Preferred equity as stack bridge
Preferred equity has become a vital component of the 2026 capital stack. Current pricing sits between 10% and 12% on core-plus assets — attractive risk-adjusted returns against a backdrop where senior spreads have elevated on the back of Basel IV capital charges. For borrowers, the instrument is essential: it provides the equity infusion required to keep the senior lender at the table and avoid a forced sale. For providers, it offers a downside-protection cushion with defined exit mechanics.
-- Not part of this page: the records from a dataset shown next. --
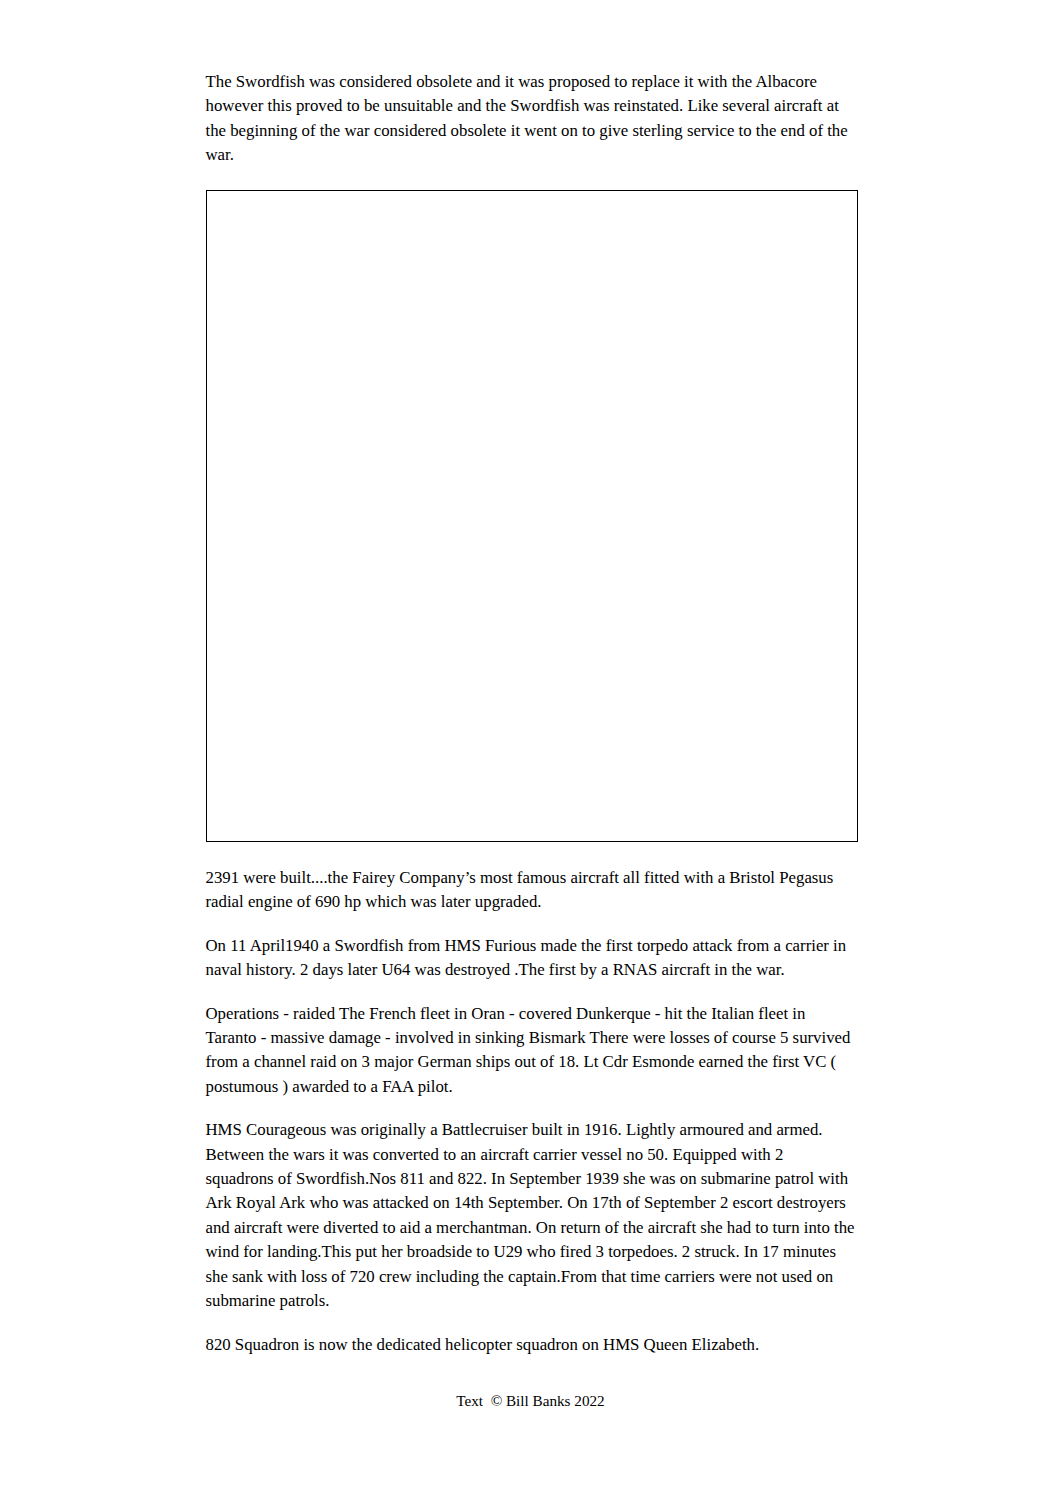The Swordfish was considered obsolete and it was proposed to replace it with the Albacore however this proved to be unsuitable and the Swordfish was reinstated. Like several aircraft at the beginning of the war considered obsolete it went on to give sterling service to the end of the war.
2391 were built....the Fairey Company’s most famous aircraft all fitted with a Bristol Pegasus radial engine of 690 hp which was later upgraded.
On 11 April1940 a Swordfish from HMS Furious made the first torpedo attack from a carrier in naval history. 2 days later U64 was destroyed .The first by a RNAS aircraft in the war.
Operations - raided The French fleet in Oran - covered Dunkerque - hit the Italian fleet in Taranto - massive damage - involved in sinking Bismark There were losses of course 5 survived from a channel raid on 3 major German ships out of 18. Lt Cdr Esmonde earned the first VC ( postumous ) awarded to a FAA pilot.
HMS Courageous was originally a Battlecruiser built in 1916. Lightly armoured and armed. Between the wars it was converted to an aircraft carrier vessel no 50. Equipped with 2 squadrons of Swordfish.Nos 811 and 822. In September 1939 she was on submarine patrol with Ark Royal Ark who was attacked on 14th September. On 17th of September 2 escort destroyers and aircraft were diverted to aid a merchantman. On return of the aircraft she had to turn into the wind for landing.This put her broadside to U29 who fired 3 torpedoes. 2 struck. In 17 minutes she sank with loss of 720 crew including the captain.From that time carriers were not used on submarine patrols.
820 Squadron is now the dedicated helicopter squadron on HMS Queen Elizabeth.
Text © Bill Banks 2022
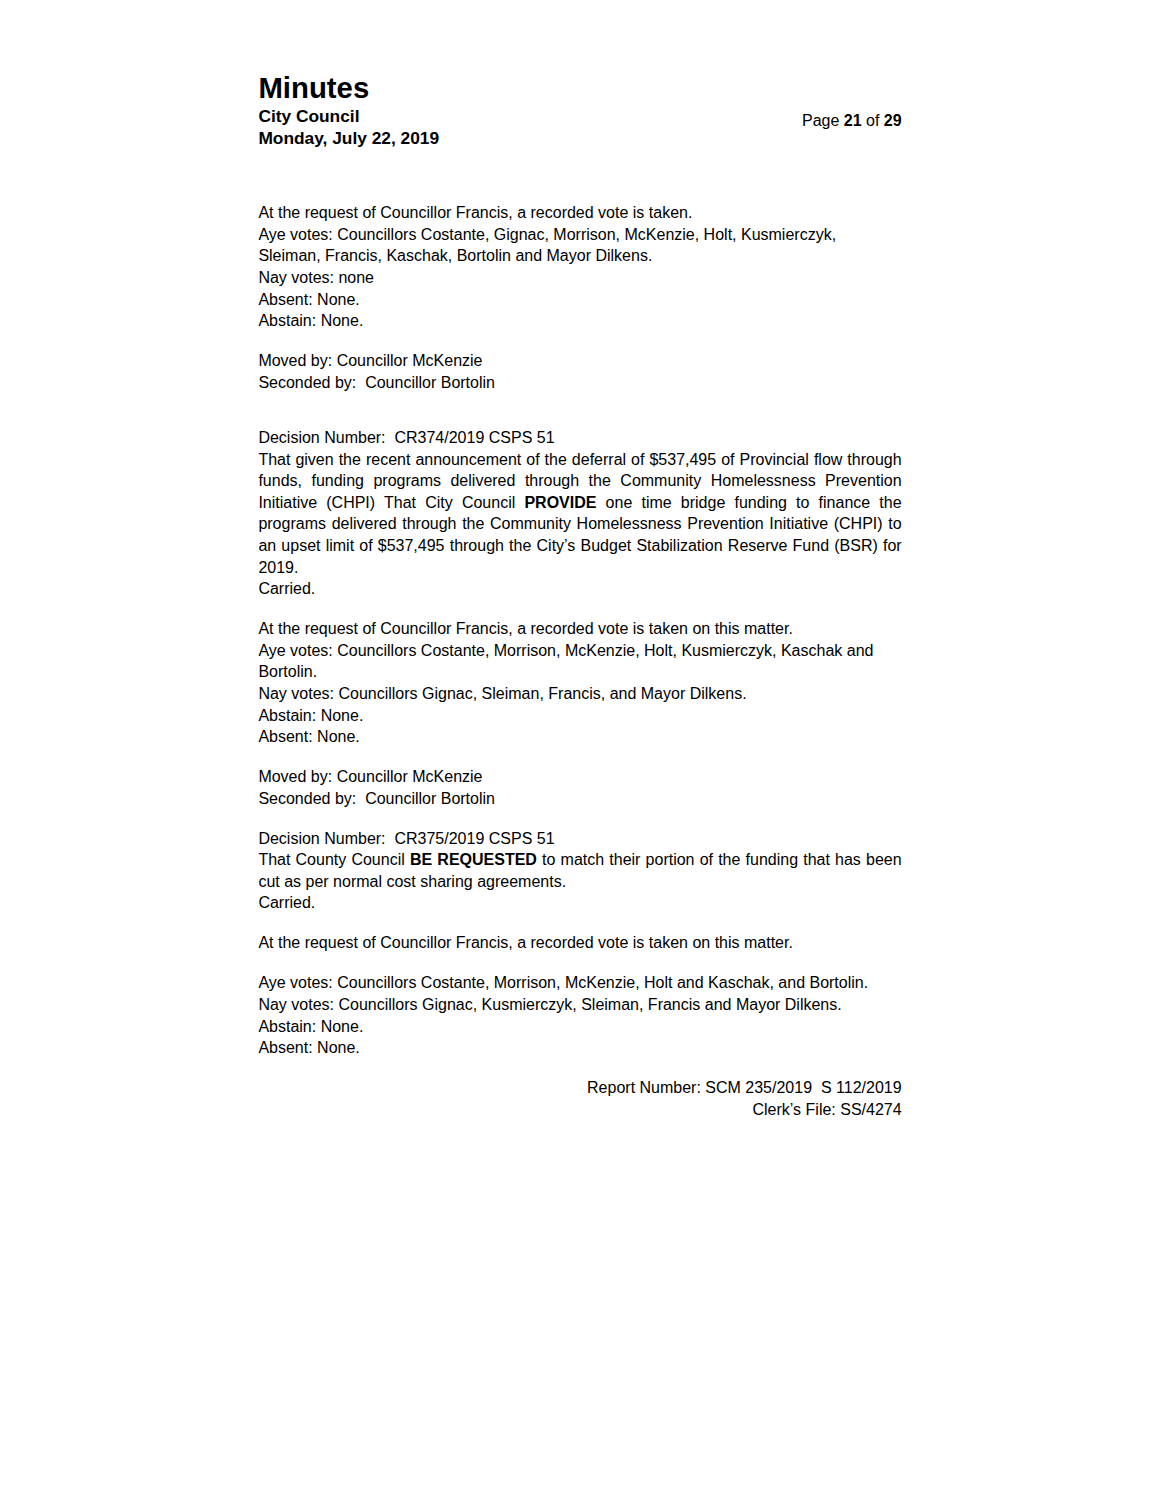Minutes
City Council
Monday, July 22, 2019
Page 21 of 29
At the request of Councillor Francis, a recorded vote is taken.
Aye votes: Councillors Costante, Gignac, Morrison, McKenzie, Holt, Kusmierczyk, Sleiman, Francis, Kaschak, Bortolin and Mayor Dilkens.
Nay votes: none
Absent: None.
Abstain: None.
Moved by: Councillor McKenzie
Seconded by: Councillor Bortolin
Decision Number: CR374/2019 CSPS 51
That given the recent announcement of the deferral of $537,495 of Provincial flow through funds, funding programs delivered through the Community Homelessness Prevention Initiative (CHPI) That City Council PROVIDE one time bridge funding to finance the programs delivered through the Community Homelessness Prevention Initiative (CHPI) to an upset limit of $537,495 through the City’s Budget Stabilization Reserve Fund (BSR) for 2019.
Carried.
At the request of Councillor Francis, a recorded vote is taken on this matter.
Aye votes: Councillors Costante, Morrison, McKenzie, Holt, Kusmierczyk, Kaschak and Bortolin.
Nay votes: Councillors Gignac, Sleiman, Francis, and Mayor Dilkens.
Abstain: None.
Absent: None.
Moved by: Councillor McKenzie
Seconded by: Councillor Bortolin
Decision Number: CR375/2019 CSPS 51
That County Council BE REQUESTED to match their portion of the funding that has been cut as per normal cost sharing agreements.
Carried.
At the request of Councillor Francis, a recorded vote is taken on this matter.
Aye votes: Councillors Costante, Morrison, McKenzie, Holt and Kaschak, and Bortolin.
Nay votes: Councillors Gignac, Kusmierczyk, Sleiman, Francis and Mayor Dilkens.
Abstain: None.
Absent: None.
Report Number: SCM 235/2019 S 112/2019
Clerk’s File: SS/4274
The most active counterparties in this space are private debt funds and insurance companies. Both have the balance-sheet duration to hold the position and the underwriting discipline to price the subordination correctly.
The ICR pressure point
The geography of stress is concentrated in the office and retail sectors, but the dynamic extends further. Even in resilient logistics, higher rates mean interest coverage ratios are under pressure. That pressure forces additional equity into the stack at refinancing, which is precisely where mezzanine and preferred equity are stepping in as stabilisers.
The ESG-kicker
What distinguishes 2026 from previous refinancing cycles is the ESG dimension. Many senior lenders now decline to refinance assets without an EPC rating of C or higher. The mezzanine capital currently being deployed is often structured for improvement — specifically earmarked for energy-efficient retrofits. That dual-purpose capital solves the liquidity problem and the sustainability problem in a single structure. It is the most in-demand financial product in the European real-estate market right now.
For firms deploying equity into this cycle, it represents high-conviction investing at attractive entry points. The borrower’s alternative is a distressed sale; the equity provider’s alternative is a different, less well-structured deployment. Both sides have an incentive to transact.